═════ Data to examine ═════

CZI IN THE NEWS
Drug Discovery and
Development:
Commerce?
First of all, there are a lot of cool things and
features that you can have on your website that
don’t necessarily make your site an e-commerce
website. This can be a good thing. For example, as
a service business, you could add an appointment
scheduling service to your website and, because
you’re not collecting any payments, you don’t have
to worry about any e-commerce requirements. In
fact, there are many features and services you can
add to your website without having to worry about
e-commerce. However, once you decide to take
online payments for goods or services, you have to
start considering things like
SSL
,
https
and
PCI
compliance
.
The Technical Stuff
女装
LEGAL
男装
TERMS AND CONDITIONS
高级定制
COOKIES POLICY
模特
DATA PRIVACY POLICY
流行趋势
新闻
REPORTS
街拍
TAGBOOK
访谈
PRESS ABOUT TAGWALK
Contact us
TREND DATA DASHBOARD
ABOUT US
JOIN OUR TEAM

═════
═════ Data to examine ═════

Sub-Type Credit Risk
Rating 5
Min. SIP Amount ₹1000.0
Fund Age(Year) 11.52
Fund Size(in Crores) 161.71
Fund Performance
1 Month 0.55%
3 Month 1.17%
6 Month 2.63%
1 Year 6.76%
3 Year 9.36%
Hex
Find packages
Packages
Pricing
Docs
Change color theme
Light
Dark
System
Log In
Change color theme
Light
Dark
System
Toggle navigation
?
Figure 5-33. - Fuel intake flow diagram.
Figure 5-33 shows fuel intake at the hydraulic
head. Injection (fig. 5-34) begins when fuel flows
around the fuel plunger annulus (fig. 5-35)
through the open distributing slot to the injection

═════

Exercise directions -> If a line in the records above has the word "worry", copy it out.

Output below ->
to worry about any e-commerce requirements. In
add to your website without having to worry about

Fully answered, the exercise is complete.